In yet another description of a threatening person at the north end of the Promenade, a Heights resident wrote in a private Facebook group, “There is a really vicious, violent, homophobic homeless man that has been sleeping on the Brooklyn Heights Promenade for a few weeks. And he’s terrorizing the neighbors. This man has not only started to target me, but I can’t even enjoy my walks anymore because he recognizes me before I even see him and he starts to go towards me and intimidate me like he’s about to hurt me, while threatening me and yelling homophobic profanities. I want it to stop and he needs to get out of here because this is no way to live. Has anyone seen this man, too?”
The resident supplied a photo of the allegedly threatening individual, which a detective with NYPD encouraged this paper to share — while emphasizing that he was not necessarily a suspect in any physical attacks.
“More as an FYI that there is an individual harassing people on the Promenade and threatening physical injuries, and that local residents should be aware,” the detective said.
What can be done?
Tyler said he was a teacher for 37 years and also worked at Maimonides Medical Center in the mental health field. His partner was a vice president at Maimonides for more than 30 years. (Tyler is also known as a long-time director of theatrical productions at The Heights Players — a beloved local theater in the Willowtown enclave of the Heights.)

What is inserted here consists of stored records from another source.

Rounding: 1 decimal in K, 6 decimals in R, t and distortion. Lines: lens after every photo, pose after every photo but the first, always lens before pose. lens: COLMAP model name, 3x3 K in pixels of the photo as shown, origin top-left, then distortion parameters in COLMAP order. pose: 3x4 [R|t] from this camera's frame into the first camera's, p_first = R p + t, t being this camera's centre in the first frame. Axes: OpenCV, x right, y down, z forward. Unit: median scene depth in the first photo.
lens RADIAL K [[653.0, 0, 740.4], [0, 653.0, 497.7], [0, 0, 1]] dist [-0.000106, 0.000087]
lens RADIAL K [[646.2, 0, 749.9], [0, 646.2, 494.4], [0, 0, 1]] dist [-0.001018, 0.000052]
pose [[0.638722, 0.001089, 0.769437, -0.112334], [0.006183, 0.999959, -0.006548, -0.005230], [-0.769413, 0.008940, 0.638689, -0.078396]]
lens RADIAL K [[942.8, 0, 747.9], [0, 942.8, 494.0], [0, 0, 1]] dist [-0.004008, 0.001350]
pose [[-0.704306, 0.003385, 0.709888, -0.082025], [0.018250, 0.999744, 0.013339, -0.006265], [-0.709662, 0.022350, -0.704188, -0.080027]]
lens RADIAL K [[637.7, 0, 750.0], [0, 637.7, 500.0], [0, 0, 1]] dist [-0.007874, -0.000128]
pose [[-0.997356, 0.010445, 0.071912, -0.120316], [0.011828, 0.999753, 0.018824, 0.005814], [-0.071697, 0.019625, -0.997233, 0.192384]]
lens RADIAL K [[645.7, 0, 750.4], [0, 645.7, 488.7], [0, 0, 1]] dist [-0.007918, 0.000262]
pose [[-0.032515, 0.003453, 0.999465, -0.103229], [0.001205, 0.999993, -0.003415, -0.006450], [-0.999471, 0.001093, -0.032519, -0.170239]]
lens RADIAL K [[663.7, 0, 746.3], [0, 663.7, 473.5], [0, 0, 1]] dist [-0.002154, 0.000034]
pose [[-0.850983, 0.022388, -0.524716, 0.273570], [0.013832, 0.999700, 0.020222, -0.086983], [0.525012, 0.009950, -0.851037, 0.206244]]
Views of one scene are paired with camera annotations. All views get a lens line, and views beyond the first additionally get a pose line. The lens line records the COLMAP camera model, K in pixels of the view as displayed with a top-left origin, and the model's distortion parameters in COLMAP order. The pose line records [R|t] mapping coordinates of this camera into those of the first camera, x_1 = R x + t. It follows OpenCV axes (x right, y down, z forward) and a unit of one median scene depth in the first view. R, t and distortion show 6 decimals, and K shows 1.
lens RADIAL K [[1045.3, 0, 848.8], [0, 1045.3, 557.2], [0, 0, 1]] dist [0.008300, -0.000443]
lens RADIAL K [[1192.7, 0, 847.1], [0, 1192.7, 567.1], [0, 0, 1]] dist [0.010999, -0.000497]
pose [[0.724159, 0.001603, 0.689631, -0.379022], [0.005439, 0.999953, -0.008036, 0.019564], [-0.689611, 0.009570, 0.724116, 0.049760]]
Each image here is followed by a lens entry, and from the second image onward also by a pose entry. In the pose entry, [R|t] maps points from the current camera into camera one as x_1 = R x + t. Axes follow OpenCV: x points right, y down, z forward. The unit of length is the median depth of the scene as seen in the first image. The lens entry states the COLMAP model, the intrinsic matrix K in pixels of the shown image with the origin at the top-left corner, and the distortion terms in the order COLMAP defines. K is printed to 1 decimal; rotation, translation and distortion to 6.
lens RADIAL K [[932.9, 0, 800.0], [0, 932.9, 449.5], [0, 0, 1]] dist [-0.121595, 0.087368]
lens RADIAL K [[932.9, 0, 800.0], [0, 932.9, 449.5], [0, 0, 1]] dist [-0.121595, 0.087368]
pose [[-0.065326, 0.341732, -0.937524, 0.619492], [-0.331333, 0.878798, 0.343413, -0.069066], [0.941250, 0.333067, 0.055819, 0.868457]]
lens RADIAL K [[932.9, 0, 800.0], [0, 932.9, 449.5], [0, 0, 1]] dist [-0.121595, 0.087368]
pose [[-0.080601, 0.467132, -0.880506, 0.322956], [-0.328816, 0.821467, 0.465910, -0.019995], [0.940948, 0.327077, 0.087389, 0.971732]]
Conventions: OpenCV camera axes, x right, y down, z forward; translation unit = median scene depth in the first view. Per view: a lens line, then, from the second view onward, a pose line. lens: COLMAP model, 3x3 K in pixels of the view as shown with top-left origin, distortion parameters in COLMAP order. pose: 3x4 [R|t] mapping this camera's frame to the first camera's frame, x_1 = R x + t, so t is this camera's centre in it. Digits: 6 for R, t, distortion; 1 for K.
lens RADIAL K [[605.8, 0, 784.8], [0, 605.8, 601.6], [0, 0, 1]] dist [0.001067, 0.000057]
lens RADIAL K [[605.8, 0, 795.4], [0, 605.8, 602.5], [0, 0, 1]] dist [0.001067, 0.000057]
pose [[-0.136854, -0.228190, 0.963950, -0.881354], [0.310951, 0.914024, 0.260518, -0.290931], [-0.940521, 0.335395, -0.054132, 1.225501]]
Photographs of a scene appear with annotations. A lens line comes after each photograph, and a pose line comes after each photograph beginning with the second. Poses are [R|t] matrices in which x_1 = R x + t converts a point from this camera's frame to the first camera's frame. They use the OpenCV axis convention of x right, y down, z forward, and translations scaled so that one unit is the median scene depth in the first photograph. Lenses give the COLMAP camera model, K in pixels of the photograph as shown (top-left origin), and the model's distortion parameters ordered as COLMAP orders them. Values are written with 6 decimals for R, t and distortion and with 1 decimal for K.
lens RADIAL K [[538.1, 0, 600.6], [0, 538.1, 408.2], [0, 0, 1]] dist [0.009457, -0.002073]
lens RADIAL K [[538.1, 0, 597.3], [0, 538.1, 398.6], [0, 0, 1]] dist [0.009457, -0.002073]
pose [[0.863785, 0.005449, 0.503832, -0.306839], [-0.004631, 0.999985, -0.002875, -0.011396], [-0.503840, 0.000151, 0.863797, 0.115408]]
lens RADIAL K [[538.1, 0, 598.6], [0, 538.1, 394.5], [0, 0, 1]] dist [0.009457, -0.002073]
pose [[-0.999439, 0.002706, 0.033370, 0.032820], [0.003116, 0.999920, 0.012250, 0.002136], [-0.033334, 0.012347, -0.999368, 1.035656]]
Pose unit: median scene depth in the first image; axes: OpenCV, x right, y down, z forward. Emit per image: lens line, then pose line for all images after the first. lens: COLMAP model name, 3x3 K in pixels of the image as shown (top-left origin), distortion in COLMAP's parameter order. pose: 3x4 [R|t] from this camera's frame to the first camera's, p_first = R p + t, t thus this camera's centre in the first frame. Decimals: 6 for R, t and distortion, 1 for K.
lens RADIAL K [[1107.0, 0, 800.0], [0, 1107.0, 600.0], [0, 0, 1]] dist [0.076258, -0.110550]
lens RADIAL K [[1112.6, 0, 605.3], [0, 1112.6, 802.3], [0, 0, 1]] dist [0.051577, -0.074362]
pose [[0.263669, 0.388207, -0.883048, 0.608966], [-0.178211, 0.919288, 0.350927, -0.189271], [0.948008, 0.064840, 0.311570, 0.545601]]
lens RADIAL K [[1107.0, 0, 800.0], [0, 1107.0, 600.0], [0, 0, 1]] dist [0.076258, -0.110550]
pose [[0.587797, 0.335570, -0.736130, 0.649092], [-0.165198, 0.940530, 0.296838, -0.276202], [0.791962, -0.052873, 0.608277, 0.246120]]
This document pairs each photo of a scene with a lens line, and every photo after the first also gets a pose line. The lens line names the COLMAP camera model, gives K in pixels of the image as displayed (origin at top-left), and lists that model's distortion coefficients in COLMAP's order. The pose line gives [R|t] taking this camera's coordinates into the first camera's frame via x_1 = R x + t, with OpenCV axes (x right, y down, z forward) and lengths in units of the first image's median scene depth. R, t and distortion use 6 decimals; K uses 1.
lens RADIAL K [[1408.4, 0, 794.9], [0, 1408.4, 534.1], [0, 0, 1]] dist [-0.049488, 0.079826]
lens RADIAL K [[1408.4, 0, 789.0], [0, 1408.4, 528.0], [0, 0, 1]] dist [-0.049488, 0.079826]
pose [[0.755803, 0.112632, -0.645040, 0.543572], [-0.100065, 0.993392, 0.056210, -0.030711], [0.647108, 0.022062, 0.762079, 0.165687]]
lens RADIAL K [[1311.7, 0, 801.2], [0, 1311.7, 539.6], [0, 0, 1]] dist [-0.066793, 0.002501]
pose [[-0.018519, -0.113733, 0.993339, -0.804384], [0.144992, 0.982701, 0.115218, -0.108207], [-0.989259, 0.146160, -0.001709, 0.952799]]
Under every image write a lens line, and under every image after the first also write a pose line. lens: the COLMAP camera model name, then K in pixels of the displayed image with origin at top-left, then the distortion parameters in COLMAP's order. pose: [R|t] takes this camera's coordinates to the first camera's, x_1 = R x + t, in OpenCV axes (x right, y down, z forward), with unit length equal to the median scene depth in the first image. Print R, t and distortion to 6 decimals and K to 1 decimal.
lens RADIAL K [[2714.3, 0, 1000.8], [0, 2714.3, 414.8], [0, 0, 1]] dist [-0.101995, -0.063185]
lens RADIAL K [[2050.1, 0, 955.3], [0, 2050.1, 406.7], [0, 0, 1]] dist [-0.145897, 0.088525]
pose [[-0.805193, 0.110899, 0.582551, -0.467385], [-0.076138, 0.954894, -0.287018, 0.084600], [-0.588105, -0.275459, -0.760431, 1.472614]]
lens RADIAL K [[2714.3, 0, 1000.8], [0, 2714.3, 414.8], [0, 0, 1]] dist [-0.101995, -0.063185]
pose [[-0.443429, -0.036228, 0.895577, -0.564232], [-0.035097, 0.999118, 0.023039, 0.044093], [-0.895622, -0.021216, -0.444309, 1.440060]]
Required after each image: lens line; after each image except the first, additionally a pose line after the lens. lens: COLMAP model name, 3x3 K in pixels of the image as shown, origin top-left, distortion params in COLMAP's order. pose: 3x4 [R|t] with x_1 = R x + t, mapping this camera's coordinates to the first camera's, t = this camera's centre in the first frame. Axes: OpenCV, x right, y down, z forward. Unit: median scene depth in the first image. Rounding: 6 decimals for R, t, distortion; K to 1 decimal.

“Both my partner and I have long career backgrounds in both education and mental health and truly understand the needs of affected people. However, when it becomes a threat to individuals minding their own business, something must be done,” he said.
He noted that police used to patrol the Promenade more frequently than they seem to do now. “For a while police on scooters used to [patrol] the Promenade. I don’t understand why that can’t be done now.”
He also suggested erecting a visitor information booth near the Promenade, similar to what is done in numerous popular tourist areas around the world.
“In Florence, Italy, the visitor center is set up by the police department — and they would also take reservations and recommend restaurants,” he said. “At least there’s someplace to go.”
People are urged to be alert to their surroundings, to get to a place of safety if threatened, and to call 911 when they are safe.